Of course no one is calling for the end of freedom of speech, just a shutting down of “fake news”. Social media is doing its best to do so, advised by such “impartial” organisations, in the case of Facebook, as the Atlantic Council. Which is funded by, well, many of the same organisations as CEPA, but with more foreign governments and oil companies. Lockheed Martin, Raytheon, Northrup Grumman, United Technologies, Boeing: they’re not interested in funding a venue for people who question the Russian threat meme, are they?

Once upon a time truth was considered to be the best defence. In the Cold War there was little effort to silence Soviet propaganda. Anybody could listen to Radio Moscow, read Soviet newspapers or anything else. Most countries had a legal communist party working, under Moscow’s strict control, for a communist takeover and pumping out propaganda as hard as it could. Innumerable front groups pushed communist and Soviet policy under a variety of covers. We didn’t worry too much: truth was the best defence. But the USSR did worry and it spent enormous efforts jamming Western broadcasts. A child could figure it out: the side that’s blocking the other side is afraid of the truth, it’s afraid of dissent, it’s afraid of freedom.

Twenty years ago most Russians would have agreed that Pravda & Co were lying both about the USSR and about the West. But not any more: read what Margarita Simonyan, the head of the dreaded RT, says: “Лет пятьдесят – тайно и явно – мы хотели жить как вы, а больше не хотим” (“For fifty years, secretly and openly, we wanted to live like you, but not any longer“). Reflect on what produced this contemporary Russian bittersweet joke: “Pravda lied to us about the USSR, but it told the truth about the West”.

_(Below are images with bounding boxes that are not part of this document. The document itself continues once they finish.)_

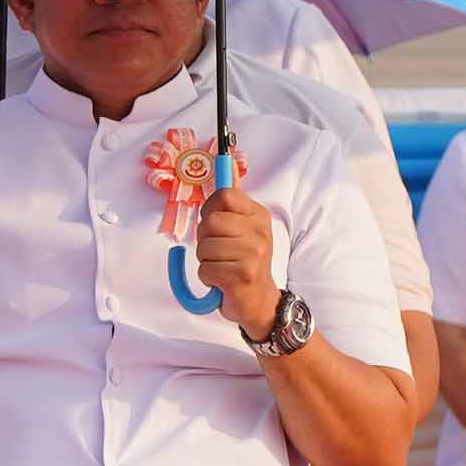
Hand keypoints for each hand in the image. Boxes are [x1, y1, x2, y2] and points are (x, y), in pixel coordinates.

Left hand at [192, 183, 281, 336]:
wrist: (261, 302)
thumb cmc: (245, 263)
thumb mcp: (243, 228)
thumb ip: (234, 200)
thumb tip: (228, 162)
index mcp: (258, 215)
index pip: (224, 195)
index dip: (210, 209)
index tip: (215, 224)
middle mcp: (259, 231)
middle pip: (209, 222)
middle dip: (204, 240)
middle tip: (219, 252)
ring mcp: (254, 253)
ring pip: (204, 247)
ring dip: (206, 261)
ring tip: (222, 267)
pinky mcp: (243, 275)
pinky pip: (205, 270)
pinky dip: (208, 278)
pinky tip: (223, 281)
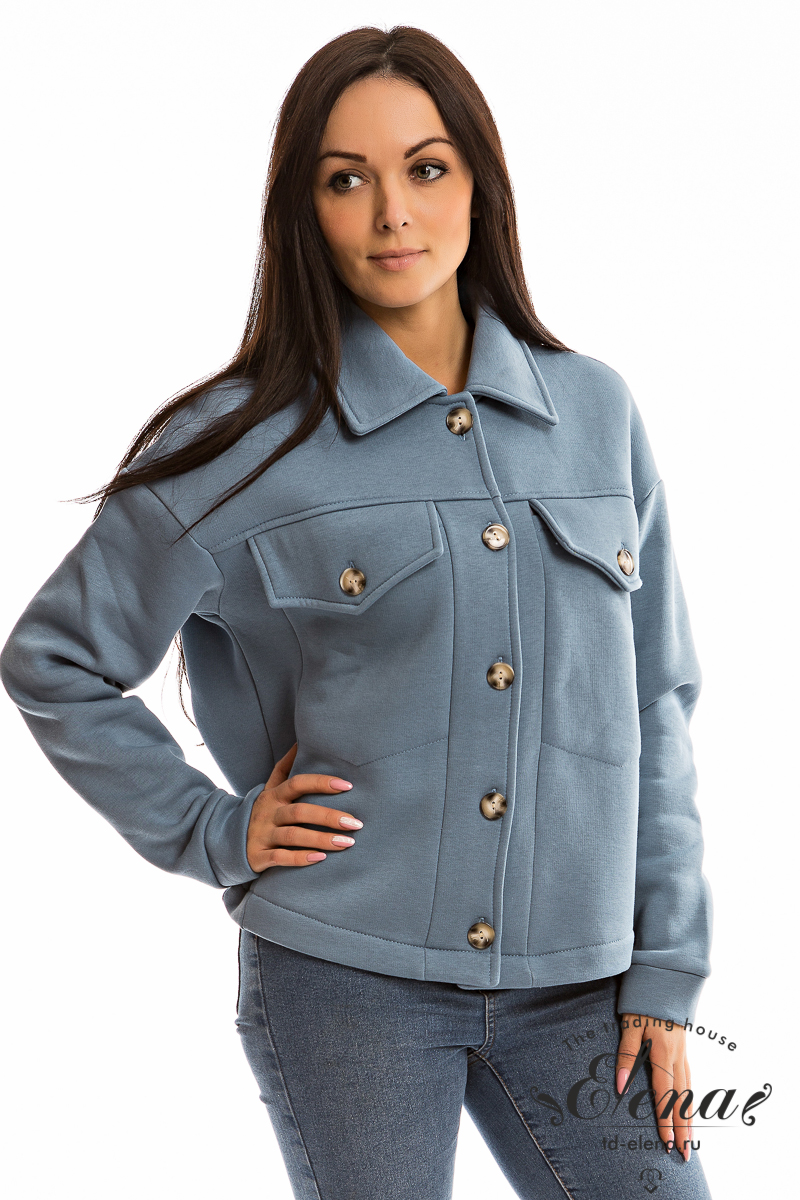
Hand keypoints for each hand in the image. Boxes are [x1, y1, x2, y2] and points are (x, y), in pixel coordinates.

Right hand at [246, 742, 361, 871]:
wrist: (229, 841)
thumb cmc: (261, 812)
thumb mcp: (269, 789)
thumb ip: (284, 767)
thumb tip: (300, 741)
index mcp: (274, 795)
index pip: (298, 783)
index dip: (321, 782)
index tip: (347, 786)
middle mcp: (268, 813)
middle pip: (299, 812)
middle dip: (329, 817)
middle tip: (356, 823)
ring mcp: (263, 835)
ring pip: (293, 837)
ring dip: (321, 840)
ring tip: (347, 842)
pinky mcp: (259, 857)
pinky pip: (281, 858)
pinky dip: (301, 859)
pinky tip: (321, 858)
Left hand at [616, 1013, 692, 1161]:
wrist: (663, 980)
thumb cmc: (643, 1002)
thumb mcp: (630, 1026)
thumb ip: (626, 1056)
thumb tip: (620, 1086)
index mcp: (664, 1053)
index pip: (665, 1095)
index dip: (666, 1121)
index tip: (667, 1143)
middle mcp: (678, 1057)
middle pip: (682, 1099)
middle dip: (684, 1128)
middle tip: (685, 1152)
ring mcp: (683, 1052)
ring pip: (689, 1091)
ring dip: (689, 1116)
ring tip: (690, 1138)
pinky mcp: (683, 1047)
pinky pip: (690, 1079)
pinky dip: (691, 1098)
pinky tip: (689, 1107)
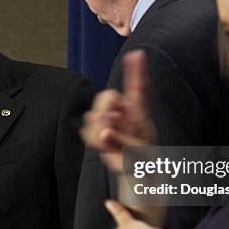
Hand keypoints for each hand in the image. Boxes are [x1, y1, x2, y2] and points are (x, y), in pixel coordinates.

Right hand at [80, 50, 156, 172]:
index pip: (139, 89)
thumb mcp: (137, 153)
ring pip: (93, 115)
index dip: (137, 71)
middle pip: (107, 97)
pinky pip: (87, 129)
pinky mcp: (99, 132)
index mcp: (140, 114)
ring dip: (98, 130)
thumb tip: (105, 129)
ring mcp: (111, 122)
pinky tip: (101, 145)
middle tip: (111, 131)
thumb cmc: (142, 162)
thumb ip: (121, 141)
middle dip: (104, 112)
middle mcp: (124, 113)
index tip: (136, 54)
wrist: (135, 173)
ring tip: (110, 145)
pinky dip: (91, 138)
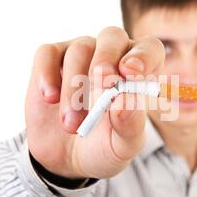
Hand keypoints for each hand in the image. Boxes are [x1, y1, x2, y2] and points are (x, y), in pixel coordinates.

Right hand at [25, 27, 164, 178]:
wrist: (65, 160)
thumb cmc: (102, 147)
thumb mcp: (121, 147)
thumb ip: (129, 126)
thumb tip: (124, 101)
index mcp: (137, 74)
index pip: (149, 49)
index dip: (143, 56)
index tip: (131, 74)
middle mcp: (111, 56)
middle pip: (112, 36)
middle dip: (107, 59)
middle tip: (101, 85)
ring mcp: (79, 54)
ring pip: (79, 49)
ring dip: (74, 87)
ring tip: (71, 125)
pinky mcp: (50, 61)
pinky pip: (47, 53)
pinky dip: (47, 74)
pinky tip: (49, 98)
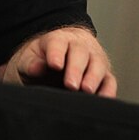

So, in the end, Russians didn’t “drink the Kool-aid”. Willing once to believe, they believe no more. And that is Russia’s sin. It’s not bolsheviks lusting for blood, with nooses in their hands, charging down Park Lane and Wall Street these days, it’s Russians stubbornly being Russian. And that is unforgivable to a West that has lost the confidence that its positions stand strong and unaided.

Which it has. Why else these attempts to manipulate public opinion and block disagreement? It is, in a word, Soviet behaviour. The side that’s mostly telling the truth isn’t afraid of the other side’s lies. Again, a child could figure it out.

What they are telling us (forget all that Magna Carta, freedom of speech and thought, European Values stuff they were boasting about a few years ago) is this:

We don’t trust you to make up your mind, so we’ll do it for you.

Accept, Believe, Repeat. It’s a big slip down the slope.

Remember the notion, popular at one time, that the Soviets and the West would converge? Well, maybe they did and just kept moving past each other. Soon we’ll be fully Soviet in our response to Big Brother: believe the opposite, read between the lines, notice what you’re not being told.

But the “Russia information war” pays good money for people who can say with a straight face: “Novichok is deadly except when it isn’t” or “Our intelligence agencies rely on Bellingcat to tell them what’s going on” or “Assad gasses civilians when he’s winning because he likes being bombed” or “Putin kills all his enemies except the ones who are telling you he does” or “the Panama Papers prove Putin’s corruption even though his name isn’t mentioned” or, indeed, “Russia swung the US election with a trivial number of social media posts”. Oh, and RT is rotting our minds. Even if no one you know has ever watched it.

They are paid to believe what they believe to be paid.